Fin dalle sue origini, l’uomo ha imparato a riconoscere e a usare
le piante selvatiche, per nutrirsi o per curare le malattie. I
nostri antenati conoscevano e usavano centinaia, se non migliaia,
di piante alimentari diverse. Oggi siamo abituati a trovare il cibo
pronto sugli scaffali dei negozi, e si sta purtroppo perdendo una
parte della cultura popolare e antica, quella che ha permesso ai
nostri progenitori di sopravvivere e di svilupparsi prima della
nascita dell’agricoltura.
Oggigiorno circa 30 piante (o gruppi di specie affini, come gli
agrumi) coprono il 95% del fabbisogno nutritivo mondiale. In
pratica, ci nutriamo di un numero estremamente ridotto di specie
vegetali. In questo modo si riduce anche la gamma di sostanze
nutritive e protettive assunte con gli alimenti. L’alimentazione
umana, per essere completa, dovrebbe essere il più varia
possibile, per non rischiare carenze o eccessi nutritivi e per
fornire all’organismo una varietà di vitamine, sali,
oligoelementi e sostanze attive.
Imparare a riconoscere e a usare le piante selvatiche non è
difficile: muniti di un buon atlante per il riconoscimento, si
può cominciare con quelle più “facili”, come la malva
o l’ortica, che fra l’altro sono anche molto versatili in cucina.

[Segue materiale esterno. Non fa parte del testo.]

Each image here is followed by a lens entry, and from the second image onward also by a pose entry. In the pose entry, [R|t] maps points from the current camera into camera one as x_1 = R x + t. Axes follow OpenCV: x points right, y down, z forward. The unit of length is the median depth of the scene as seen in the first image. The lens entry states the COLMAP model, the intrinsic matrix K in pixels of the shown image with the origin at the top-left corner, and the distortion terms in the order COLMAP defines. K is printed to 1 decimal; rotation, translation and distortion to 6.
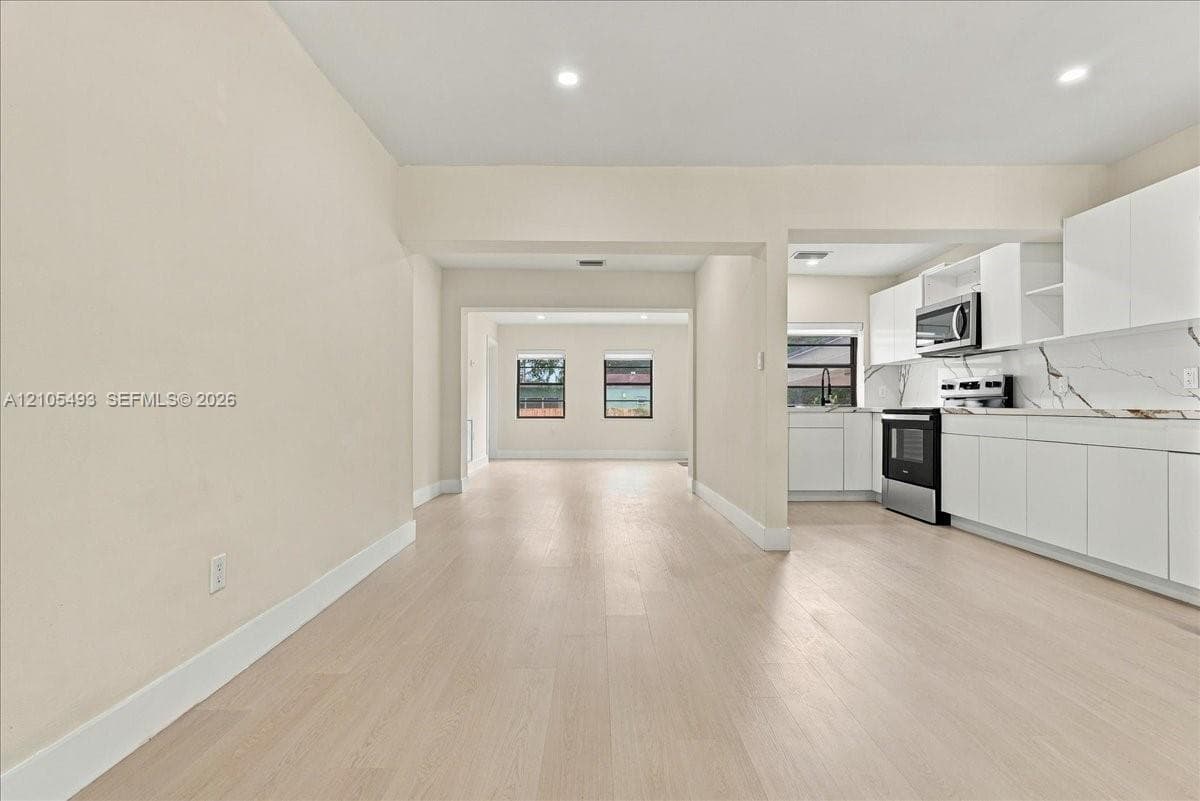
lens RADIAL K [[539.6, 0, 598.3], [0, 539.6, 404.9], [0, 0, 1]] dist [-0.003647, -0.000028]
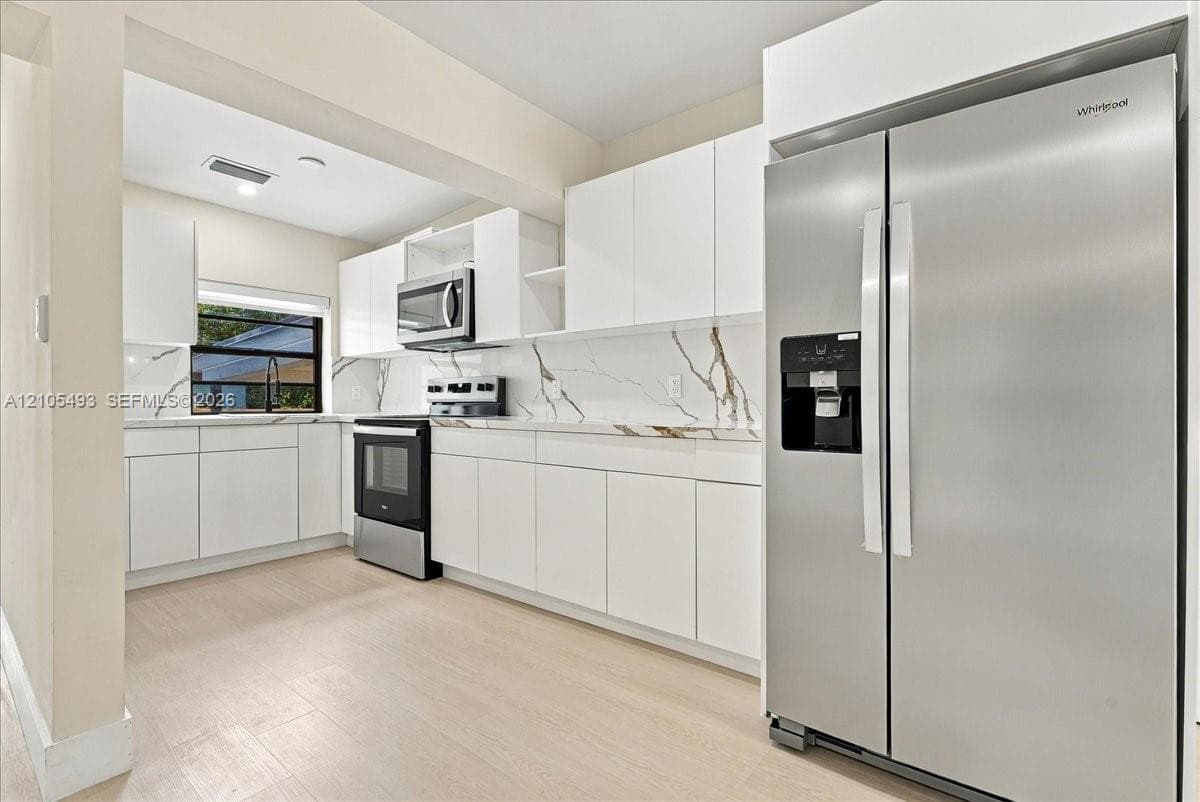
lens RADIAL K [[539.6, 0, 600.3], [0, 539.6, 402.7], [0, 0, 1]] dist [-0.003647, -0.000028]
pose [[0.624515, -0.003632, 0.781004, 0.199190], [0.001799, 0.999993, 0.003212, -0.016549], [-0.781011, -0.000601, 0.624517, 0.346186]]
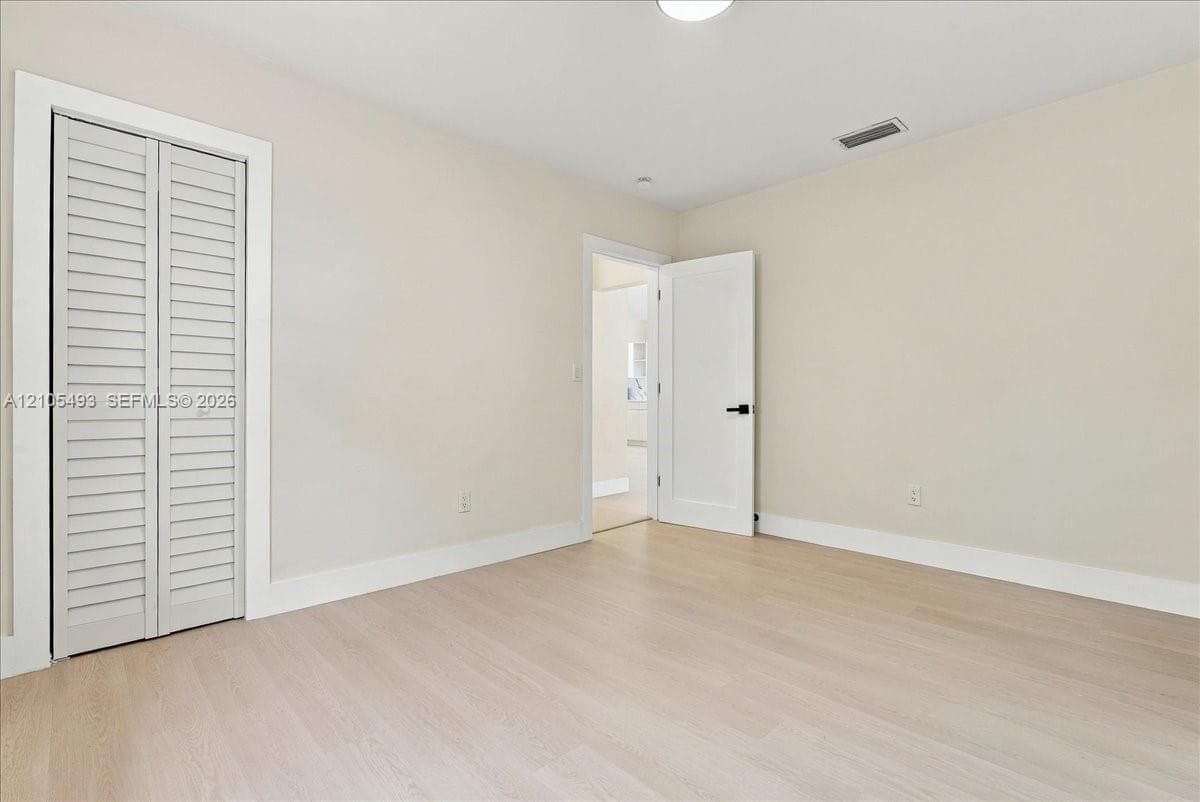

Bisogna però seguire alcune semplici regole per non
sbagliare: mai raccogliere piante in zone vicine a strade, centri
abitati, campi coltivati; raccogliere solo le piante identificate
con assoluta sicurezza; evitare le piante non perfettamente sane e
vigorose; cucinare le piante selvatiche subito dopo o poco dopo la
raccolta, perché tendono ad appassire rapidamente.
Preparatevi a una scoperta emozionante: le piante selvatiche sono
veramente buone. Ricche di sostanze attive, sono anche molto
più gustose delle verdure “gonfiate” con concimi di sintesi,
e permettono di riscoprire i sapori che dovevano provare i nostri
trisavoli, prima della comparsa delle tristi insalate
preconfezionate a cui siamo abituati oggi.